Figure 2: The Hessian of neural nets have near-block-diagonal structure. This is widely reported in the literature on Transformers (a) and various multi-layer perceptrons (MLPs) (b)(c)(d).
Experimental Analysis
The experiments highlight that Adam-mini performs comparably to AdamW in various LLM tasks, including pre-training, supervised fine-tuning (SFT), and reinforcement learning from human feedback (RLHF), with significantly reduced memory consumption. For instance, it demonstrates a 49.6% increase in throughput during Llama2-7B pre-training on limited GPU resources.
Robustness Across Tasks
Adam-mini not only excels in LLM tasks but also shows promising results in non-LLM contexts, such as training ResNet on ImageNet and diffusion models on CelebA, maintaining or improving performance compared to AdamW while utilizing less memory.

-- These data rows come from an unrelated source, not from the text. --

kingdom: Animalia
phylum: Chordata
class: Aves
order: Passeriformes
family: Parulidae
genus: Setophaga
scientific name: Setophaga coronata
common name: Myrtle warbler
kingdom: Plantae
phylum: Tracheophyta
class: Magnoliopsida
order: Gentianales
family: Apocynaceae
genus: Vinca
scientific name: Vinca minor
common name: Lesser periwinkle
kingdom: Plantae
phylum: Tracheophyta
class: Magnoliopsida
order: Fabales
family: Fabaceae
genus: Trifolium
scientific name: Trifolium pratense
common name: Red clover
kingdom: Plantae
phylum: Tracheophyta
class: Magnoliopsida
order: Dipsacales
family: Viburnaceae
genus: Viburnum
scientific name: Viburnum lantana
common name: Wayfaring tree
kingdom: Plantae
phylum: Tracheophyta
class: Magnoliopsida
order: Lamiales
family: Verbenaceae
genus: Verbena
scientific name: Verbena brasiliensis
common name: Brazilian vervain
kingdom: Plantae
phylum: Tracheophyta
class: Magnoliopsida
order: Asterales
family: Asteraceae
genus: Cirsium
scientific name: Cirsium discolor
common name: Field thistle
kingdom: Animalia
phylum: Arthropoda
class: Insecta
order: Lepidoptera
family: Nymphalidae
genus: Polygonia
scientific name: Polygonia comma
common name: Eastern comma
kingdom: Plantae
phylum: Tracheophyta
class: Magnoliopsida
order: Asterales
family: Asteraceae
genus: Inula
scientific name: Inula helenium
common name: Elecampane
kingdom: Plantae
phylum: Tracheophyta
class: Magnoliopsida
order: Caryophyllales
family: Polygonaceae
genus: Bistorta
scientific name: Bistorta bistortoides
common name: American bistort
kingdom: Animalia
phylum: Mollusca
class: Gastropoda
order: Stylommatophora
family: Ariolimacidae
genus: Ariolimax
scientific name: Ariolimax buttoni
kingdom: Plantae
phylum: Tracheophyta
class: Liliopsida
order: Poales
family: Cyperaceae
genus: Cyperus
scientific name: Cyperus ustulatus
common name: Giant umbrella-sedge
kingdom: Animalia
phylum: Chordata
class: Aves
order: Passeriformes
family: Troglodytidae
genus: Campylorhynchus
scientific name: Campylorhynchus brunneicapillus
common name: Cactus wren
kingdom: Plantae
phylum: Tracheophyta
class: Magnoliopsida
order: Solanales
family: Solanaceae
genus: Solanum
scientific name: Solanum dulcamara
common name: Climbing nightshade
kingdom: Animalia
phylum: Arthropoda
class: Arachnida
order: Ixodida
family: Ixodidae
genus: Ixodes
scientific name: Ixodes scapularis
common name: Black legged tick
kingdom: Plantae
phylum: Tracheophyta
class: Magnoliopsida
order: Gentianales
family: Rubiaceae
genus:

Figure 3: (a) (b) (c) Adam (leave-x-out) can reach similar or better performance than Adam for all randomly picked left-out blocks. x =1, 2,3. (d) The performance gap between Adam and Adam (leave-one-out) for all possible blocks. Adam (leave-one-out) always performs on par with Adam, often performing better.
Implications
The reduction in memory footprint without compromising performance is critical for scaling large models efficiently, reducing energy consumption, and broadening access to training LLMs. Adam-mini’s success in employing fewer learning rates while maintaining high performance encourages further research into adaptive learning rate assignments tailored to neural net structures.


Figure 4: Training curves of (a) TinyLlama-1B. (b) GPT2-125M. Adam-mini performs on par as AdamW with less memory, while other methods perform worse on these tasks. (c): Adam-mini seems not sensitive to hyperparameters.
Conclusion
Adam-mini presents a significant step forward in optimizing LLM training by balancing performance with resource efficiency. Its novel approach to learning rate management offers a blueprint for future optimizer developments. Further exploration into fine-tuning learning rates specific to Hessian sub-blocks could enhance its efficacy, positioning Adam-mini as a versatile tool in the neural network training arsenal.